WORK TO BE COMPLETED:
The result should be every line that contains the word "Tahun", taken from the material.

DATA SUPPLIED:
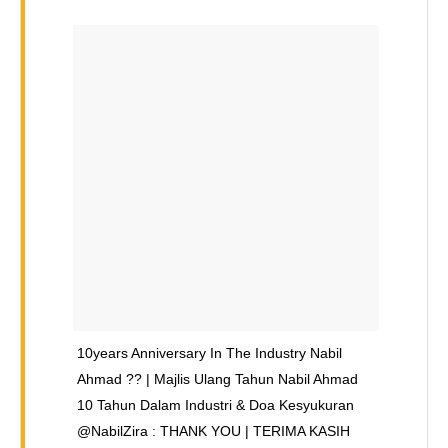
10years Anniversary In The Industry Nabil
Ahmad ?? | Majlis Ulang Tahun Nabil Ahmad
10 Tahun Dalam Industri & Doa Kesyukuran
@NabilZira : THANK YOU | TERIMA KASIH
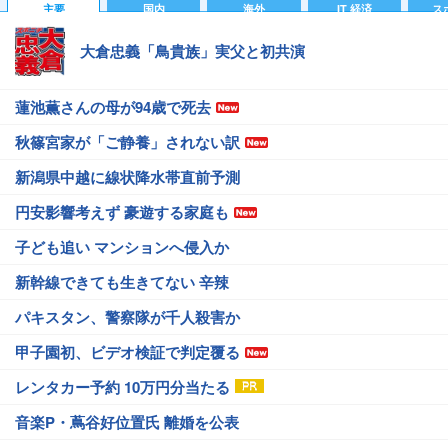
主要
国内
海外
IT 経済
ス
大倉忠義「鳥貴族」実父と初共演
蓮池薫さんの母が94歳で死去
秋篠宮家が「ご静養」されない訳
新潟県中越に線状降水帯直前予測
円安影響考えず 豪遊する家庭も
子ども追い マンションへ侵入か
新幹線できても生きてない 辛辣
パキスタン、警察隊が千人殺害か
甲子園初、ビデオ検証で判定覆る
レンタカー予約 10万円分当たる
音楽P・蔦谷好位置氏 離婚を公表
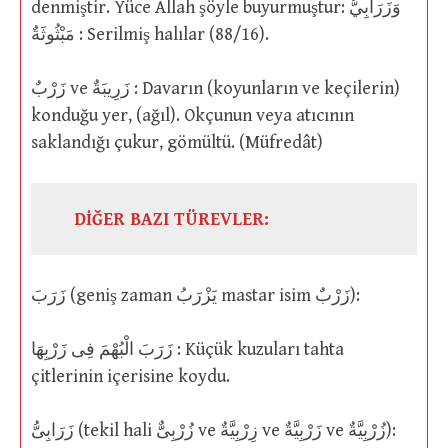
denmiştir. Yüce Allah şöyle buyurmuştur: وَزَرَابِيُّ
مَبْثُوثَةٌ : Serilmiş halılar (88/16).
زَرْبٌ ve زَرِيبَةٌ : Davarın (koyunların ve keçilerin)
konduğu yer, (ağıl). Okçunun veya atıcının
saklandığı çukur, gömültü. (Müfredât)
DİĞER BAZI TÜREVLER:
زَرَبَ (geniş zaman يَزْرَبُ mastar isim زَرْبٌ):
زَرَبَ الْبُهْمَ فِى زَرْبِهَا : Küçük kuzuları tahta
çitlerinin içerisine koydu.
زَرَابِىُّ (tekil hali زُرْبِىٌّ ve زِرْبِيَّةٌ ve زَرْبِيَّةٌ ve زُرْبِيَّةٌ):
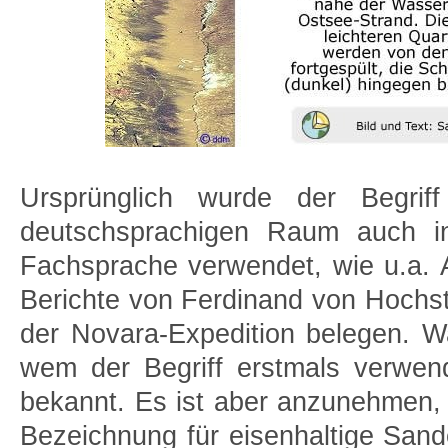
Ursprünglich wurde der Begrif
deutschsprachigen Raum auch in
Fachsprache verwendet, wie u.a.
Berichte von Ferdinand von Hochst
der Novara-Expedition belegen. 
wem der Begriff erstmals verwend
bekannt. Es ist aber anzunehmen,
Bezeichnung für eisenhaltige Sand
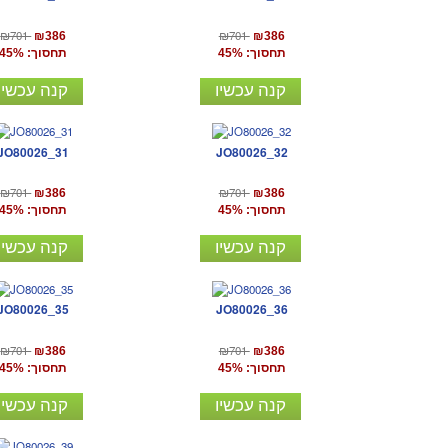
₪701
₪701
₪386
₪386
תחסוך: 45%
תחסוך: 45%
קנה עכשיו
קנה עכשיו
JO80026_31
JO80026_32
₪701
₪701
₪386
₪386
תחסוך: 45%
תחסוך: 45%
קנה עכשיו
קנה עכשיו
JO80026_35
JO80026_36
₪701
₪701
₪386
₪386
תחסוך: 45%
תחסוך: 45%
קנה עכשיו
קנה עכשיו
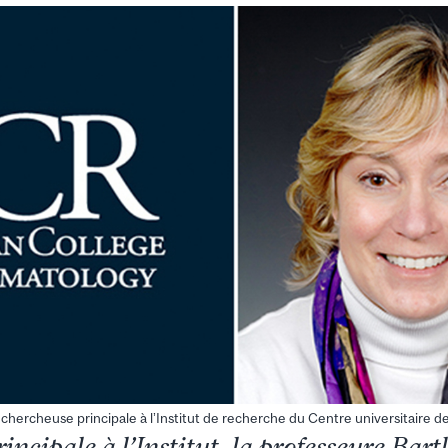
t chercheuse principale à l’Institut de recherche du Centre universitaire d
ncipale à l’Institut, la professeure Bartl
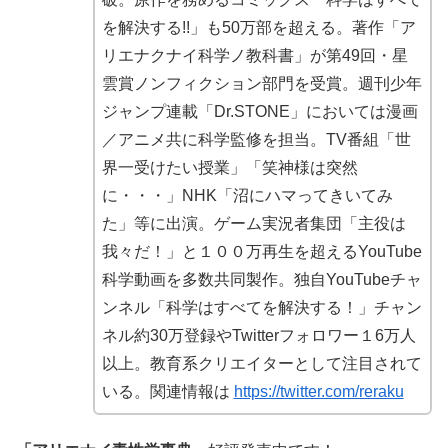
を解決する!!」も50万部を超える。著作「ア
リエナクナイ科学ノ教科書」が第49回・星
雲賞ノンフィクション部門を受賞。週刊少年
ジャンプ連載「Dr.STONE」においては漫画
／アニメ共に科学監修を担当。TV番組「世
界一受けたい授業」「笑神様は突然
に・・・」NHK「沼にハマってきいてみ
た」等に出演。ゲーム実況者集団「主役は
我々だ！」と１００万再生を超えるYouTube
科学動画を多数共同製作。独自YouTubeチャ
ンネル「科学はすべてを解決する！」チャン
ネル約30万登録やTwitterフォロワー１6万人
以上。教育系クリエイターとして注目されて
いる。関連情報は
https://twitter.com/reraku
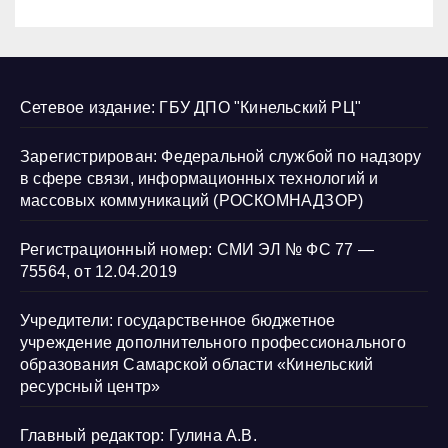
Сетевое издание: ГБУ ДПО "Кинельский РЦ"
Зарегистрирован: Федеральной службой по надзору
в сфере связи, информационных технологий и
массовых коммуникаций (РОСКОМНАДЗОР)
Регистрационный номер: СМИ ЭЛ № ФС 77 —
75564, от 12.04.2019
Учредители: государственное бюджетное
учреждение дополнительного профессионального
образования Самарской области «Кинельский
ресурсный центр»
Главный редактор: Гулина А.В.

SOLVED PROBLEM:
Ahmad ?? | Majlis Ulang Tahun Nabil Ahmad
10 Tahun Dalam Industri & Doa Kesyukuran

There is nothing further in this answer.